Data: Ministry of Health DRC; Chart: Andrew Witherspoon/Axios

Government officials in the Democratic Republic of the Congo (DRC) announced this week they will start the school year on time on Sept. 3, as the deadly Ebola outbreak seems to have lessened in intensity (see chart above) but worries linger especially as 3 community deaths were reported today.

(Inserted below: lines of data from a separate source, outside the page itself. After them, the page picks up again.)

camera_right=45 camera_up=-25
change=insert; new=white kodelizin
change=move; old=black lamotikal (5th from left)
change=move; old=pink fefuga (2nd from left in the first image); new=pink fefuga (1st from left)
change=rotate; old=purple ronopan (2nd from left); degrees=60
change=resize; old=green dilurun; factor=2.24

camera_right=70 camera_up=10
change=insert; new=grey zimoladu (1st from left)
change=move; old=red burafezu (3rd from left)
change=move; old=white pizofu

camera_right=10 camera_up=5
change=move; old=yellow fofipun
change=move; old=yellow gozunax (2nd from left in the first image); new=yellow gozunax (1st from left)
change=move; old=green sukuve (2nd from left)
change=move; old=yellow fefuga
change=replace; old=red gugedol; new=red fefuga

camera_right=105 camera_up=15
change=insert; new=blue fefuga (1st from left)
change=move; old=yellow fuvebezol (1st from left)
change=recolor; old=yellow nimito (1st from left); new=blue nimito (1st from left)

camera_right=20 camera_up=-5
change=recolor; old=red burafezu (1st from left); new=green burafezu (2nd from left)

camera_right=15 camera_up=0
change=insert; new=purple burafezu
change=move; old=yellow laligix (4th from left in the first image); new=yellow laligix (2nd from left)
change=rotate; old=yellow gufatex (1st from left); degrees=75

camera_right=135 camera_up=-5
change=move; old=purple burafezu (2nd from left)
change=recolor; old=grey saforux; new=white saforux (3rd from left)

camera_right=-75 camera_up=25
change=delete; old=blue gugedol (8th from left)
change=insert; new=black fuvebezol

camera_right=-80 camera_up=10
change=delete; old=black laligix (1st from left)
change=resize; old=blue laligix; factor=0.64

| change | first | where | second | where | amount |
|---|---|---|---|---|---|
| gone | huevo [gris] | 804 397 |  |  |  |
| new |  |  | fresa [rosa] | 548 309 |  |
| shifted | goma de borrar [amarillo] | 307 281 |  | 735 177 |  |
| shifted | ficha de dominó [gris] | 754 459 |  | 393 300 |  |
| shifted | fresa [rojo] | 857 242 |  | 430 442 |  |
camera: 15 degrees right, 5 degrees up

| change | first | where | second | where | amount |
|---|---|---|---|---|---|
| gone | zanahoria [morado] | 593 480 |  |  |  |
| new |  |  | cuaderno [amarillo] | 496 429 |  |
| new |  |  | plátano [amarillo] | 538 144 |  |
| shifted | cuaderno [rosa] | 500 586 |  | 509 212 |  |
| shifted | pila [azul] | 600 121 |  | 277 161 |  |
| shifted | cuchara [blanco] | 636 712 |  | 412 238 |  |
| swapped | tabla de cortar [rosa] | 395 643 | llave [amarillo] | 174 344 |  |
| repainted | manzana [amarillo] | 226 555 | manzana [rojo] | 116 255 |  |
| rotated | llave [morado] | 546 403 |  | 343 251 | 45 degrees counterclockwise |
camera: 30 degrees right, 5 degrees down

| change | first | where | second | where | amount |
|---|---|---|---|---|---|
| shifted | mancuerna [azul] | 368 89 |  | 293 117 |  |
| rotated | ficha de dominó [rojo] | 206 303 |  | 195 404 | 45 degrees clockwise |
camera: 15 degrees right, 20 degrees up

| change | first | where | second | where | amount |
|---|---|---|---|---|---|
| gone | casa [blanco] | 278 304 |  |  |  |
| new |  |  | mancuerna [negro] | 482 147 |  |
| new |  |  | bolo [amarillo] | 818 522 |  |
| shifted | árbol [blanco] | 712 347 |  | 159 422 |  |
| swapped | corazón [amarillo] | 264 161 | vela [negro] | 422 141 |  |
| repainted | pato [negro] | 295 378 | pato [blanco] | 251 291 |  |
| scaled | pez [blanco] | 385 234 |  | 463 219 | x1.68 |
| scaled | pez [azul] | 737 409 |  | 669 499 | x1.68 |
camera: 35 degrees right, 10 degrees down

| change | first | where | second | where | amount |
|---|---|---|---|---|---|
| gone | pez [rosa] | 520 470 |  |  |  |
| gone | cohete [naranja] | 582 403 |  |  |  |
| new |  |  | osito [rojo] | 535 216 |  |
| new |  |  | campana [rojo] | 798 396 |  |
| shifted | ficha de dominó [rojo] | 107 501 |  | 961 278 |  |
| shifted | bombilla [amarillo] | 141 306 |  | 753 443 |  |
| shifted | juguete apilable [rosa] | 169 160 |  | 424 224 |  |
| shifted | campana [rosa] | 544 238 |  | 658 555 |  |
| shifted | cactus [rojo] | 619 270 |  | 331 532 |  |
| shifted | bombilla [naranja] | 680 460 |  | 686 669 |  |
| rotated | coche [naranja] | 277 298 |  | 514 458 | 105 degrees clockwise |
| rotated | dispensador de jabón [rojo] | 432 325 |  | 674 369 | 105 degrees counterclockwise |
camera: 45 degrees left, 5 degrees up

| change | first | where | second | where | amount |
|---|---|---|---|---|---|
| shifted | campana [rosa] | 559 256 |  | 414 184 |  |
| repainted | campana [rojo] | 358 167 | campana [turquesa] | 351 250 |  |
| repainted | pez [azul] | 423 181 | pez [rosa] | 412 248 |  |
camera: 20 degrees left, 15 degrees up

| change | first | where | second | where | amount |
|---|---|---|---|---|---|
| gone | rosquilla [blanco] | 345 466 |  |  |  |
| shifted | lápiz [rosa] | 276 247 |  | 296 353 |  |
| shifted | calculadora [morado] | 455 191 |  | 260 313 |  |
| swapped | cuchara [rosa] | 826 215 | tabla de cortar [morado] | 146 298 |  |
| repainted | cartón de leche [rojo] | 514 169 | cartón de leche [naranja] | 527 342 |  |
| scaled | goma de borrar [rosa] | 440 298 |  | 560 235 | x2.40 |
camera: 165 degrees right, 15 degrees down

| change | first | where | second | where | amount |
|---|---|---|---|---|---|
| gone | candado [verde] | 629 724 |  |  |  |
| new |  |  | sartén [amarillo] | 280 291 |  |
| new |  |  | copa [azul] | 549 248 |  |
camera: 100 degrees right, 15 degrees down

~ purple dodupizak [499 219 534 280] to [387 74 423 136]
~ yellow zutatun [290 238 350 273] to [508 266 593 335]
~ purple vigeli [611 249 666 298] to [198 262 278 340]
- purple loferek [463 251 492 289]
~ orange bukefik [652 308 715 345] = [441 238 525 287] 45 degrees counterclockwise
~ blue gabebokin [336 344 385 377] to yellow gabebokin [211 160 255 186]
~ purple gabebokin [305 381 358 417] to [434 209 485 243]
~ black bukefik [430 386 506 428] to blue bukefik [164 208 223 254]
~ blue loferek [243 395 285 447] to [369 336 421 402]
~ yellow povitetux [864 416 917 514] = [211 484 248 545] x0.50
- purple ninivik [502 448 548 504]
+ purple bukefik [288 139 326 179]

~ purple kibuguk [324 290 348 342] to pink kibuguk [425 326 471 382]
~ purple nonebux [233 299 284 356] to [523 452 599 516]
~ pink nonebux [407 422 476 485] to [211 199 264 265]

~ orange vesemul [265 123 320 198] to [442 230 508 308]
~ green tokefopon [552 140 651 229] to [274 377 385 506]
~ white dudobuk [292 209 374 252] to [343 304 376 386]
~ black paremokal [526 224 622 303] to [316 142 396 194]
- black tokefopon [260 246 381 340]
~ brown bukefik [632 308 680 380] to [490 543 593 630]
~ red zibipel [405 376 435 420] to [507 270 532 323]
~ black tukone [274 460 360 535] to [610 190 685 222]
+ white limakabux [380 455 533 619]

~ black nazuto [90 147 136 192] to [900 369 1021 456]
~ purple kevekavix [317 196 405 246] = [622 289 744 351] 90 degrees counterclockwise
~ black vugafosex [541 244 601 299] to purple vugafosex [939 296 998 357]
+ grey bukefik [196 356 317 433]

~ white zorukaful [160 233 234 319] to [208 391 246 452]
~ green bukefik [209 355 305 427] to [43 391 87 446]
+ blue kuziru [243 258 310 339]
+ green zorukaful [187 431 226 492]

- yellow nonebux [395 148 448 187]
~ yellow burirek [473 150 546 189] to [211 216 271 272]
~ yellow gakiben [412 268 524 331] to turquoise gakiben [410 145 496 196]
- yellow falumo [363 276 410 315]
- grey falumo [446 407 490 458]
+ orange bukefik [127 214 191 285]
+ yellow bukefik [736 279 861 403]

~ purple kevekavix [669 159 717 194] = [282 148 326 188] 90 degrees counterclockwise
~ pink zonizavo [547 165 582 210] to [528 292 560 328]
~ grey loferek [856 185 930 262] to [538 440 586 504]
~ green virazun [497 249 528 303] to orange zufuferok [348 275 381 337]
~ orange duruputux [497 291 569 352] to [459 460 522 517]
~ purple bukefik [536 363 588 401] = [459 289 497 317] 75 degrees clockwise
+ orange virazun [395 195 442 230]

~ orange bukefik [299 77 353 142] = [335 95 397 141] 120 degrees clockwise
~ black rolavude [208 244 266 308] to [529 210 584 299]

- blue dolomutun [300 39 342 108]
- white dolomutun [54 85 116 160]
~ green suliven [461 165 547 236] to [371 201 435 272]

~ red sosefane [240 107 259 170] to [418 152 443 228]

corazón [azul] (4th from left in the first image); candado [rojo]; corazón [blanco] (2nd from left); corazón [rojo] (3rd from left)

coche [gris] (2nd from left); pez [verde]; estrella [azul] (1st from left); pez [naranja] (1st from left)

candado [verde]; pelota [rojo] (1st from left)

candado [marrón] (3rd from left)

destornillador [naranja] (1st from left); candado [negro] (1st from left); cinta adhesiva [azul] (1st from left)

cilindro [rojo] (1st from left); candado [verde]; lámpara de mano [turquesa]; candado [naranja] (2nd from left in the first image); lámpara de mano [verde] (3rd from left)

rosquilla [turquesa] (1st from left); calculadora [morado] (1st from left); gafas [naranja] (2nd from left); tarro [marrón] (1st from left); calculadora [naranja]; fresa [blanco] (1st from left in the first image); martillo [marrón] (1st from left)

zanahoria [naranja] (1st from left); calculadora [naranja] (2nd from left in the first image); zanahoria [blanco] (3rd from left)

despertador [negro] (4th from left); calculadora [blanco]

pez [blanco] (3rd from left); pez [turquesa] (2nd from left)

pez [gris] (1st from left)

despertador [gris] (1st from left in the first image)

What's new: The concern is particularly over the 3 people who apparently died outside of quarantined treatment centers, since the Ebola virus remains highly infectious after death. Plus, in the midst of handling Ebola, health officials continue to deal with an outbreak of a rarer type of polio, and have begun a vaccination campaign in areas not affected by Ebola, per Jessica Ilunga, spokesperson for DRC's Ministry of Health.

Ebola update: While the number of new cases of Ebola has lessened, Llunga says they remain "vigilant." She says:

"An Ebola outbreak works by waves. We had the first wave of cases who were contaminated before or just after the declaration of the outbreak. But there is a potential second wave of cases which are the people who were contaminated by the first wave and are in their incubation period."
"Vaccination is the only effective method to quickly break the transmission chain. That’s why our teams have been working around the clock to identify contacts and contacts of contacts, and vaccinate them as quickly as possible. Over the next few days, many contacts will come out of the 21-day surveillance period and we’ll know to what extend we managed to break the transmission chain."

The decision to start school on time in the affected region containing 250 schools is partly due to the belief they may be in greater danger of contracting the disease by playing unsupervised in the community, Llunga says. She adds:

"There is a greater risk of having kids contaminated at home or on the streets than at school where measures will be put in place to protect them against the virus. And if one child develop the disease, we will be able to identify him quickly and to give him the appropriate treatment. Furthermore, it will be also easier to identify contacts and vaccinate them."

The situation remains dire in the affected provinces, WHO says, partly due to "intense insecurity and a worsening humanitarian crisis, with over one million internally displaced people and a continuous movement of refugees to neighbouring countries... [DRC] is also experiencing multiple disease outbreaks, including circulating vaccine-derived poliovirus type 2, cholera, measles, monkeypox, etc."

  • Llunga says they've started a vaccination campaign for children 5 and under against the derived poliovirus that will focus on 16 at-risk provinces to try and eradicate the virus.
  • WHO officials have expressed concern that some areas will not receive needed vaccinations for polio and Ebola due to the conflict zones.

The school year plan: The government will teach the children how to conduct good hygiene practices, such as washing their hands with chlorinated water that will be provided at the schools. Directors and school teachers will receive training on Ebola, including prevention methods and measures to deal with suspicious signs of infection.

  • Besides training, UNICEF says it will distribute 500 laser thermometers (2/school) to monitor the health situation of children, install 1,500 hand-washing units (6/school) and distribute megaphones and prevention posters in every school.

Editor's note: This was updated with the latest Ebola data available.